Using the records below, write out again exactly the lines that begin at the line containing "X3138Y339882D02*" and end at the line containing "X-366660Y-336003D01*", and no other lines.

BEGIN The input

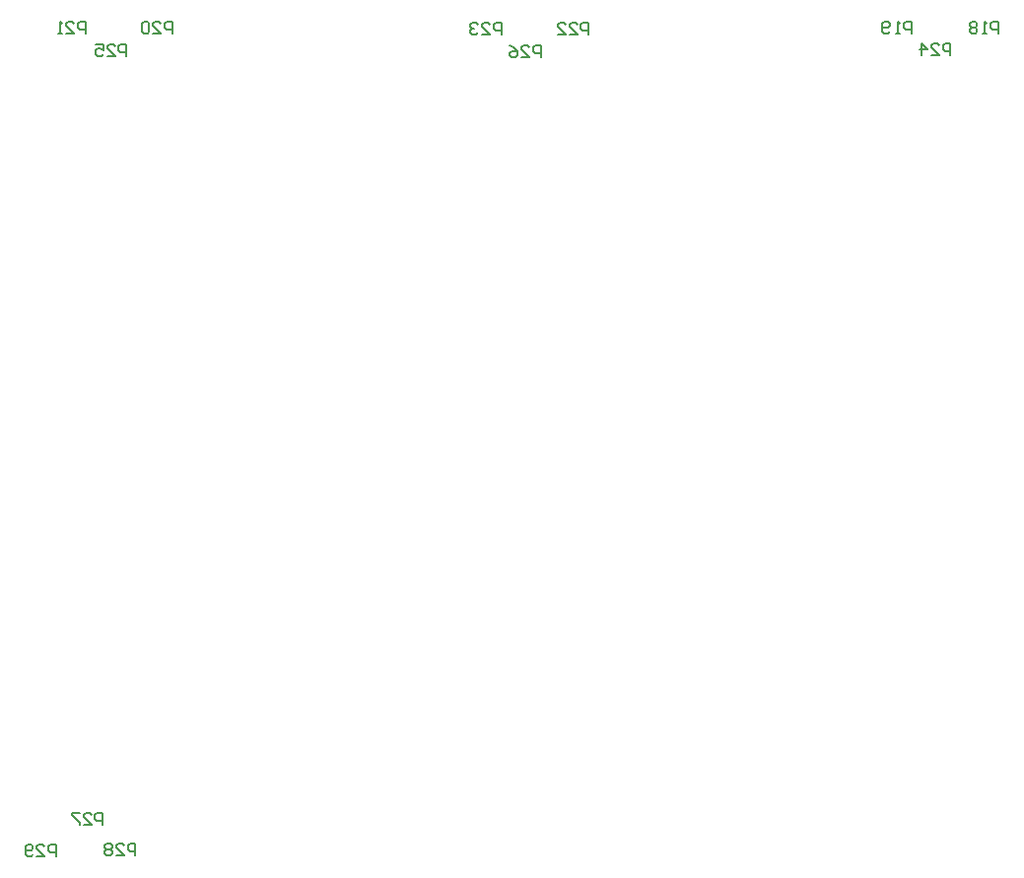
<source format=gbo>
%FSLAX44Y44*%
%MOMM*%
G71*
G01*
G75*
G04 Layer_Color=32896*
%ADD10R,3.2000X2.1000*%
%ADD11R,0.9000X2.1000*%
%ADD12R,0.9000X0.6000*%
%ADD13R,0.8000X0.8000*%
%ADD14R,2.0000X0.4000*%
%ADD15R,0.6000X0.9000*%
%ADD16O,0.6000X2.2000*%
%ADD17R,1.1000X2.3000*%
%ADD18R,0.8000X0.8000*%
%ADD19R,0.6000X1.1500*%
%ADD20R,1.3000X0.9000*%
%ADD21O,2.1000X0.3000*%
%ADD22O,0.3000X2.1000*%
%ADD23R,0.4000X2.1500*%
%ADD24R,0.4000X2.1500*%
%ADD25R,0.3500X1.7000*%
%ADD26O,2.5000X0.7000*%
%ADD27O,0.7000X2.5000*%
%ADD28R,2.1000X0.9000*%
%ADD29R,2.1000X3.2000*%
%ADD30O,2.2000X0.6000*%
%ADD31R,2.0000X0.8500*%
%ADD32R,1.1500X1.3000*%
%ADD33R,1.2000X1.3000*%
%ADD34R,0.6000X1.3000*%
%ADD35C,0.2000*%
%ADD36C,0.5000*%
%ADD37R,1.2000X1.2000*%
%ADD38C,1.2000*%
%ADD39C,3.5000*%
%ADD40C,1.5000*%
%ADD41R,1.5000X1.5000*%
%ADD42R,1.5000X1.5000*%
%ADD43C,1.5240*%
%ADD44C,4.5000*%
%ADD45C,4.7600*%
%ADD46R,1.6900X1.6900*%
%ADD47C,1.6900*%
%ADD48C,0.8000*%
%ADD49C,1.0000*%
%ADD50C,0.2032*%
%ADD51R,1.0000X1.0000*%
%ADD52C,0.2540*%
%ADD53C,0.2500*%
%ADD54C,0.1000*%
%ADD55C,0.6000*%
%ADD56C,0.1500*%
%ADD57R,3.4000X2.3000*%
%ADD58R,1.1000X2.3000*%
%ADD59R,1.1000X0.8000*%
%ADD60R,2.2000X0.6000*%
%ADD61R,0.8000X1.1000*%
%ADD62O,0.8000X2.4000*%
%ADD63R,1.3000X2.5000*%
%ADD64R,1.0000X1.0000*%
%ADD65R,0.8000X1.3500*%
%ADD66R,1.5000X1.1000*%
%ADD67O,2.3000X0.5000*%
%ADD68O,0.5000X2.3000*%
%ADD69R,0.6000X2.3500*%
%ADD70R,0.6000X2.3500*%
%ADD71R,0.5500X1.9000*%
%ADD72O,2.7000X0.9000*%
%ADD73O,0.9000X2.7000*%
%ADD74R,2.3000X1.1000*%
%ADD75R,2.3000X3.4000*%
%ADD76O,2.4000X0.8000*%
%ADD77R,2.2000X1.0500*%
%ADD78R,1.3500X1.5000*%
%ADD79R,1.4000X1.5000*%
%ADD80R,0.8000X1.5000*%
%ADD81R,1.4000X1.4000*%
%ADD82C,1.4000*%
%ADD83C,3.7000*%
%ADD84C,1.7000*%
%ADD85R,1.7000X1.7000*%
%ADD86R,1.7000X1.7000*%
%ADD87C,1.7240*%
%ADD88C,4.7000*%
%ADD89C,4.9600*%
%ADD90R,1.8900X1.8900*%
%ADD91C,1.8900*%
%ADD92R,1.9000X1.2000*%
%ADD93R,1.2000X1.2000*%
D56*
X-413000Y-347000D02*
Y-337003D01*
X-417998D01*
X-419664Y-338669D01*
Y-342002D01*
X-417998Y-343668D01*
X-413000D01*
X-429661Y-347000D02*
X-422997D01*
X-429661Y-340336D01*
Y-338669D01*
X-427995Y-337003D01*
X-424663D01*
X-422997Y-338669D01*
X-432994Y-345334D02*
X-434660Y-347000D01*
X-437992D01*
X-439658Y-345334D01*
Y-338669D01*
X-437992Y-337003D01*
X-434660D01*
X-432994Y-338669D01*
Y-340336D01*
X-434660Y-342002D01*
X-439658D01*
X-388033Y359682D02*
Y369679D01*
X-393031D01*
X-394697Y368013D01*
Y364680D01*
X-393031Y363014D01*
X-388033D01*
X-404694Y359682D02*
X-398029D01*
X-404694Y366347D01*
Y368013D01*
X-403028Y369679D01*
X-399696D01*
X-398029Y368013D01*
X-408026Y359682D02*
X-411358D01*
X-409692D01*
Y369679D01*
X-408026Y368013D01*
X-30532Y358932D02*
Y368929D01*
X-35531D01*
X-37197Y367263D01*
Y363931D01*
X-35531Y362264D01*
X-30532D01*
X-47193Y358932D02*
X-40529D01*
X-47193Y365597D01*
Y367263D01*
X-45527Y368929D01*
X-42195D01*
X-40529Y367263D01*
X-50526D02*
X-52192Y368929D01*
X-55524D01*
X-57190Y367263D01*
Y365597D01*
X-55524Y363931D01*
X-53858D01*
X-55524D01*
X-57190Y362264D01*
Y360598D01*
X-55524Y358932D01*
X-52192D01*
X-50526Y360598D01*
X321508Y360182D02*
Y370179D01*
X316510D01*
X314844Y368513D01*
Y365180D01*
X316510Y363514D01*
X321508D01*
X311511Y360182D02*
X308179D01*
X309845D01*
Y370179D01*
X311511Y368513D01*
X303181Y361848D02*
X301515Y360182D01*
X298182D01*
X296516Y361848D01*
Y368513D01*
X298182Y370179D01*
X301515D01*
X303181Y368513D01*
Y366847D01*
X301515Y365180D01*
X296516D01*
X-373000Y-320000D02*
Y-310003D01*
X-377998D01*
X-379664Y-311669D01*
Y-315002D01*
X-377998Y-316668D01*
X-373000D01*
X-389661Y-320000D02*
X-382997D01*
X-389661Y-313335D01*
Y-311669D01*
X-387995Y-310003D01*
X-384663D01*
X-382997Y-311669D01*
X-392994Y-310003D02*
X-399658D01*
Y-311669D01*
X-392994Y-318334D01*
Y-320000D01*
X-352696Y340632D02*
Y350629D01*
X-357695D01*
X-359361Y348963D01*
Y345630D01*
X-357695Y343964D01*
X-352696D01*
X-369358Y340632D02*
X-362693D01*
X-369358Y347297D01*
Y348963D01*
X-367692Y350629D01*
X-364359D01*
X-362693Y348963D01*
X-379355Y350629D02*
X-372690D01*
Y345630D01*
X-376022Y347297D01*
X-377688D01*
X-379355Y345630D01*
Y342298D01*
X-377688Y340632D01*
X-374356D01*
X-372690Y342298D01*
X3138Y339882D02*
Y349879D01*
X-1860D01*
X-3526Y348213D01*
Y344880D01*
X-1860Y343214D01*
X3138D01*
X-13523Y339882D02*
X-6859D01*
X-13523Y346547D01*
Y348213D01*
X-11857Y349879D01*
X-8525D01*
X-6859Y348213D01*
X-23520Y349879D02*
X-20188Y348213D01*
X-16856Y344880D01*
Y341548D01*
X-18522Y339882D01*
X-21854D01*
X-23520Y341548D01*
Y343214D01*
X-21854Y344880D01*
X-16856D01*
X355178Y341132D02*
Y351129D01*
X350180D01*
X348514Y349463D01*
Y346130D01*
X350180Y344464D01*
X355178D01*
X338517Y341132D02*
X345182D01*
X338517Y347797D01*
Y349463D01*
X340183Y351129D01*
X343515D01*
X345182Y349463D01*
X330186Y341132D02*
Y351129D01*
X335185Y346130D01*
X328520D01*
X-345000Y-346000D02*
Y-336003D01*
X-349998D01*
X-351665Y-337669D01*
Y-341002D01*
X-349998Y-342668D01*
X-345000D01*
X-361661Y-346000D02*
X-354997D01*
X-361661Y-339336D01*
Y-337669D01*
X-359995Y-336003D01*
X-356663D01*
X-354997Y-337669D01*
X-364994D02*
X-366660Y-336003D01*
X-369992D01*
X-371658Y-337669D01*
Y-339336D01*
X-369992Y-341002D01*
X-371658Y-342668D01*
Y-344334D01*
X-369992Y-346000D01*
X-366660D01*
X-364994Y-344334D01*
Y-342668D01*
X-366660Y-341002D01*
X-364994Y-339336D01*
Y-337669D01*
X-366660Y-341002D02*
X-369992D01*
X-313103Y359682D02*
Y369679D01*
X-318101D01*
X-319767Y368013D01*
Y364680D01*
X-318101Y363014D01*
X-313103D01*
X-329764Y359682D02*
X-323099D01*
X-329764Y366347D01*
Y368013D01*
X-328098Y369679D01*
X-324766D01*
X-323099Y368013D01*
X-333096D02*
X-334762Y369679D01*
X-338095D01*
X-339761Y368013D01*
Y361348D01*
X-338095Y359682D01*
X-334762D01*
X-333096Y361348D01*
Y368013D01*
X44398Y358932D02*
Y368929D01*
X39399D01*
X37733Y367263D01*
Y363931D01*
X39399Y362264D01*
X44398D01*
X27737Y358932D02*
X34401D01*
X27737Y365597D01*
Y367263D01*
X29403Y368929D01*
X32735D01*
X34401Y367263D01*
X17740Y358932D02*
X24404D01*
X17740Y365597D01*
Y367263D01*
X19406Y368929D01*
X22738D01*
X24404Y367263D01*
X396438Y360182D02*
Y370179D01*
X391440D01*
X389774Y368513D01*
Y365180D01*
X391440Y363514D01*
X396438D01*
X386441Y360182D02*
X383109D01*
X384775D01*
Y370179D01*
X386441Y368513D01*
X378111D02*
X376445Y370179D01*
X373112D01*
X371446Y368513D01*
Y366847D01*
X373112Y365180D01*
X371446Y363514D01*
Y361848D01*
X373112Y360182D01*
X376445D01*
X378111Y361848D01*
Y363514D01*
X376445Y365180D01*
X378111Y366847D01*
Y368513D01*
X376445Y365180D02*
X373112D01*
M02*

</source>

END The input

◆ **Task output**
X3138Y339882D02*
Y349879D01*
X-1860D01*
X-3526Y348213D01*
Y344880D01*
X-1860Y343214D01*
X3138D01*
X-13523Y339882D02*
X-6859D01*
X-13523Y346547D01*
Y348213D01*
X-11857Y349879D01*
X-8525D01*
X-6859Y348213D01*
X-23520Y349879D02*
X-20188Y348213D01*
X-16856Y344880D01*
Y341548D01*
X-18522Y339882D01*
X-21854D01*
X-23520Y341548D01*
Y343214D01*
X-21854Y344880D01*
X-16856D01*
X355178Y341132D02*
Y351129D01*
X350180D01*
X348514Y349463D01*
Y346130D01*
X350180Y344464D01*
X355178D01*
X338517Y341132D02*
X345182D01*
X338517Y347797D01*
Y349463D01*
X340183Y351129D01*
X343515D01*
X345182Y349463D01*
X330186Y341132D02*
Y351129D01*
X335185Y346130D01*
X328520D01*
X-345000Y-346000D02*
Y-336003D01*
X-349998D01*
X-351665Y-337669D01*
Y-341002D01*
X-349998Y-342668D01*
X-345000D01*
X-361661Y-346000D02*
X-354997D01*
X-361661Y-339336D01*
Y-337669D01*
X-359995Y-336003D01*
X-356663D01*
X-354997Y-337669D01*
X-364994D02*
X-366660Y-336003D01*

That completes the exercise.